Três gerações de estudantes aprenderam nela a inutilidade do pecado solitário. Foi, por assim dizer, a primeira educadora sexual. Sem diploma.
Teve mais matrículas do que o mais inveterado dos cábulas. E não chumbou por faltas, não lhe minguou a competência, nem se furtou às chamadas.
Não sendo culta foi uma mulher sábia. Não pertencendo a instituições de beneficência foi solidária. Foi tolerante, generosa e boa.
Pela sua casa passaram quase todas as profissões da cidade em busca dos préstimos da sua. Nivelou no tálamo as diferenças sociais que uma cidade beata e hipócrita fomentava.
Os estudantes foram a sua paixão. O seu consolo e a sua ruína. E a memória honesta que a recorda.
Mudou-se para Lisboa quando lhe fecharam a casa. Ali encontrou muitos dos seus estudantes queridos. Alguns haviam de virar-lhe as costas, senhores que a posição estragou, crápulas que o poder corrompeu. Mas a maior parte permaneceu fiel. Sem falsos pudores, sem atos de contrição, sem penitências.
Homenagear a Libânia, hoje, é um ato de humor e de amor.

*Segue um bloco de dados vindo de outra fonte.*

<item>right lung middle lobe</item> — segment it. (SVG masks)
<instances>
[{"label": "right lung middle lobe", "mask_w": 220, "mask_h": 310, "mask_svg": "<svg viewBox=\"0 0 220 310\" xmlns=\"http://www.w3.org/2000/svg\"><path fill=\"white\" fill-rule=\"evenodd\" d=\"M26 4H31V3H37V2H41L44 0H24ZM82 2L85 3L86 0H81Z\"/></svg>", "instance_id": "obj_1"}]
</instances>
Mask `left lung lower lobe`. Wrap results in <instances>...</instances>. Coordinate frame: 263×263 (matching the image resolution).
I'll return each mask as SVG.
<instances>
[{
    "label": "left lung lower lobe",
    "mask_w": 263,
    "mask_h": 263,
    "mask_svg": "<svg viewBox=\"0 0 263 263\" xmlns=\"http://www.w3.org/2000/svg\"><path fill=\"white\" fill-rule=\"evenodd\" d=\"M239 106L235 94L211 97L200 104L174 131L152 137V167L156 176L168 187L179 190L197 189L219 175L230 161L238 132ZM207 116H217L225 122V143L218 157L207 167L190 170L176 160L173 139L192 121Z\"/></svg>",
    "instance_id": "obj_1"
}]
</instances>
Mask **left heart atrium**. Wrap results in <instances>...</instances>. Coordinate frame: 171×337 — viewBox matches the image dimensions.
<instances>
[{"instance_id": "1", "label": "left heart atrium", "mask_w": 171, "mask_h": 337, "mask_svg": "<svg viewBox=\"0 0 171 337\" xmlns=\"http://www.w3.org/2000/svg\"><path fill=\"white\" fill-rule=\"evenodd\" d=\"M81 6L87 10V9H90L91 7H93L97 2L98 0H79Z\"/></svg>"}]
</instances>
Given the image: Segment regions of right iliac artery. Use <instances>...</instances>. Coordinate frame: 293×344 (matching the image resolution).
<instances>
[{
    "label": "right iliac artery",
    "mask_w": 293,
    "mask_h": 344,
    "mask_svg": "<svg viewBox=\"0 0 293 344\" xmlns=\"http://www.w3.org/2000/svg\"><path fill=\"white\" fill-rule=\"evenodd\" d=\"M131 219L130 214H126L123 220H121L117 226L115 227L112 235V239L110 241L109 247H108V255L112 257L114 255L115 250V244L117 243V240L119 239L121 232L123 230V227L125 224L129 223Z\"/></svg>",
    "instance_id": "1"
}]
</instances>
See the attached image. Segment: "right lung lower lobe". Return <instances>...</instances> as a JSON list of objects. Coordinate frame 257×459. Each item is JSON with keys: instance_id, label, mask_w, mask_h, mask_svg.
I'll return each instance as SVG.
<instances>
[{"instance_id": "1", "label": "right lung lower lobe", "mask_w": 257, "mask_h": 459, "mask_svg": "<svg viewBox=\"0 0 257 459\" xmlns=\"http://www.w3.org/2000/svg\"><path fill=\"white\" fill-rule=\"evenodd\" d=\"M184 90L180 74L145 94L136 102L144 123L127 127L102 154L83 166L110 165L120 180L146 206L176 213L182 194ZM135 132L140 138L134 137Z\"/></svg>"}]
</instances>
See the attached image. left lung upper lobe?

E um gesto de cultura. Trata-se de um manifesto contra a hipocrisia, duma vingança póstuma em defesa de quem foi vítima das aparências, dum libelo contra os guardiões da moral importada duma qualquer vulgata sem que, a nível pessoal, com ela se importem.
A Libânia era o desprendimento em pessoa. Parecia desprezar o óbolo que os mais endinheirados lhe deixavam, tanto quanto a remuneração do trabalho que efetuava.
Reagindo contra uma cultura que persegue o sucesso e o individualismo, contra uma postura que incensa o poder e o dinheiro, contra uma tradição que exalta a castidade e a abstinência, prestamos à Libânia a homenagem de quem a recorda com saudade e se não envergonha dos afetos que perduraram e percorrem as nossas vidas.
A vida de puta foi o ónus que a puta da vida a obrigou a pagar. A generosidade, a simpatia e a bondade foram as excelsas virtudes que a exornaram e a tornaram credora da homenagem que agora aqui lhe tributamos.
Com este ato ficamos mais aliviados de uma dívida que durante a vida nos perseguiu. E exorcizamos os demónios da hipocrisia.
Tibi gratias, Libânia!
Coimbra, Restaurante Neptuno, 26-05-2000 – (Jantar de antigos estudantes da Guarda)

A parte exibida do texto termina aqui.